Meetings this week have shown both the Government’s sense of urgency to drive change for English agriculture and the conflicts in doing that.

While England’s Agricultural Transition Plan runs to 2027, its real detail is for the period that the Government sees it has until the next election: what it has not done by then might then not be done. The present funding is only assured to 2024. With the Agriculture Act fresh on the statute book and the agreement with the EU done, policies and schemes are now evolving apace towards implementation, exposing the reality of choices to be made. DEFRA will soon seek interest in the first ELM Pilot and work on productivity issues continues.

England is consulting on revising inherited EU law to allow gene editing as an acceleration of the potential of natural breeding for environmental and productivity benefits. With the Government’s commitment to science, the consultation is about implementation, not the principle. Perhaps an early test of the divergence provisions of the EU agreement, it also symbolises the Government’s embrace of technology for the future economy.

The new power of domestic scrutiny of policy makes animal welfare a major issue. A consultation by England and Wales, with proposals including barring livestock movements below 5oC, could make some aspects of livestock farming harder. The Animal Health and Welfare Pathway would support both the public goods of welfare and the productivity benefits of health. With similar contention, there is a consultation across the UK on pesticides.

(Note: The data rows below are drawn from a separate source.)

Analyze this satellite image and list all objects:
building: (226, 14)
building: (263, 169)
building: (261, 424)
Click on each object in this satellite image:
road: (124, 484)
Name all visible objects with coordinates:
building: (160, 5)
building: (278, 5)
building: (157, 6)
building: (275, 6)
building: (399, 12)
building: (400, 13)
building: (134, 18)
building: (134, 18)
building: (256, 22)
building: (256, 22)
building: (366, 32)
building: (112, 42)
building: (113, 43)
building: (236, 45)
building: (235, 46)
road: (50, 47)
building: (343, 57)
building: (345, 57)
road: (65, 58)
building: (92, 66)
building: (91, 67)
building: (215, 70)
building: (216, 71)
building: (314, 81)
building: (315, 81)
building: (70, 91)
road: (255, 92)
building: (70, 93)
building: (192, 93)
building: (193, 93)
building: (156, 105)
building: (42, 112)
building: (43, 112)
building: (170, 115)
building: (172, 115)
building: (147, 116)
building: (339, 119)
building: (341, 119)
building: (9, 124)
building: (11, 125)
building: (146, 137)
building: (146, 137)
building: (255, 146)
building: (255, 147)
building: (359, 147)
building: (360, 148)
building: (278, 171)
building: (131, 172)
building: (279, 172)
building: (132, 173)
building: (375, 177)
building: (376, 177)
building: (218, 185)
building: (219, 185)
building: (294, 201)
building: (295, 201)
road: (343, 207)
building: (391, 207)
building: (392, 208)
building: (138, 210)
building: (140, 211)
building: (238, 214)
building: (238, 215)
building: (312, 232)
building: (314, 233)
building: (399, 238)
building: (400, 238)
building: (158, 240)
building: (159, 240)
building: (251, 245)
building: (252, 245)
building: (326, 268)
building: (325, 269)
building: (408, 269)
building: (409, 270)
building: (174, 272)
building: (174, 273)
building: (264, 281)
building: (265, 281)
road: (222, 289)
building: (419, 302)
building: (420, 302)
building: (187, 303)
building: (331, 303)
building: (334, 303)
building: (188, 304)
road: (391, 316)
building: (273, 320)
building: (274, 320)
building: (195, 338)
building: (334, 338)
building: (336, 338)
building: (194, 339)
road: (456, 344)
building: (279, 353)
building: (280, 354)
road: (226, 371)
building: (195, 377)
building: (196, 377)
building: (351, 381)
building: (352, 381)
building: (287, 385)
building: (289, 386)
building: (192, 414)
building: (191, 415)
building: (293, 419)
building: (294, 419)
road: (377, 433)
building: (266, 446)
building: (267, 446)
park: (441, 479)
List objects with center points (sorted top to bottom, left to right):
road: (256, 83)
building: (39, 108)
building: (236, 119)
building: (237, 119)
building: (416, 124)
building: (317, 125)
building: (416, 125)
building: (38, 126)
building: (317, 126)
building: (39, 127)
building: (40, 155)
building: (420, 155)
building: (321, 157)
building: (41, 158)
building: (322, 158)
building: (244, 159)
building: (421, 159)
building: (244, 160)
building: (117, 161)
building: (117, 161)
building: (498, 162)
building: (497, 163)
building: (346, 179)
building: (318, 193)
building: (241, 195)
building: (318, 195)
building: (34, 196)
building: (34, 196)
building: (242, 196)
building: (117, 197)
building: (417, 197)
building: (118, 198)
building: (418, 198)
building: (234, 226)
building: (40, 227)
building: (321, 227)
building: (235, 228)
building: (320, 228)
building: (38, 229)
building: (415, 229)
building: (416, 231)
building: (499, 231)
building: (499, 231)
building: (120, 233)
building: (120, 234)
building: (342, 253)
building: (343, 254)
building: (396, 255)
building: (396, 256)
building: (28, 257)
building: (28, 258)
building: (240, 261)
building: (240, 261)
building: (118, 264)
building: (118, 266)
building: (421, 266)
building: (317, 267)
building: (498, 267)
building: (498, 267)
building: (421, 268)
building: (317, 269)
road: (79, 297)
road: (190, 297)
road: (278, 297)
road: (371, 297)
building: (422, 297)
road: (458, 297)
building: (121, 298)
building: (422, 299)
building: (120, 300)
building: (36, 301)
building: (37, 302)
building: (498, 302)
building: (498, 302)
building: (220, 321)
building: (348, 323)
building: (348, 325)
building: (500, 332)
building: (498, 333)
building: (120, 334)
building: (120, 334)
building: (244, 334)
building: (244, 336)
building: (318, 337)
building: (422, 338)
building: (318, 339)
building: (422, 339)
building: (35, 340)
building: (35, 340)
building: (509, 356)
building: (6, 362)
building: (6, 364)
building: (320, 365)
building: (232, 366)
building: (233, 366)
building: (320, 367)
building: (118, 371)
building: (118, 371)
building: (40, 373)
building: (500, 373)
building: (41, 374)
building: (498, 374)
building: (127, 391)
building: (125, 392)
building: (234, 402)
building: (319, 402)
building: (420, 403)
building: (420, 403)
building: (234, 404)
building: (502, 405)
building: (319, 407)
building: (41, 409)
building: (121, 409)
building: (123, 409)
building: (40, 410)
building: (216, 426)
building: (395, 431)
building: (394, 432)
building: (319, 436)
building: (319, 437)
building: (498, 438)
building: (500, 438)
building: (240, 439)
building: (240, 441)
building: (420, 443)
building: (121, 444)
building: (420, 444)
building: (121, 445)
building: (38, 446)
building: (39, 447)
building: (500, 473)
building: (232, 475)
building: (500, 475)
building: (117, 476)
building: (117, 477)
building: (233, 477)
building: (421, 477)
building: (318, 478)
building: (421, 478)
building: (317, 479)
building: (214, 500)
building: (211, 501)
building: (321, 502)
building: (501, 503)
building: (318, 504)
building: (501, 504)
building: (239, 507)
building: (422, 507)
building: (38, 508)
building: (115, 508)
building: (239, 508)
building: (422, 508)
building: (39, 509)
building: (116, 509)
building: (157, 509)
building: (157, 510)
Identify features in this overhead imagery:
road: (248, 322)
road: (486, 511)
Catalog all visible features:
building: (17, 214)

Climate change measures will soon bear heavily on rural land management and use. Agriculture produces around 8 per cent of the UK’s emissions and peatland (upland and lowland) 4 per cent. We are soon to have the England Tree Strategy, the England Peatland Strategy and a Heat and Buildings Strategy. Scotland intends to restore some 250,000 ha of peatland to reduce emissions. Forestry, energy crops, soils, resource efficiency are all proposed in the mix of answers.

Clients and members will need to form views on how to navigate these waters with their new incentives and pressures. The focus for the future will be on profitability and resilience (bouncing back better, rather than enduring) needed to be competitive.

As part of the CAAV’s support for members, we are pleased that the CAAV’s new website, developed over the autumn, is now live, future proofing this resource with its briefing and access to publications for the years of change to come.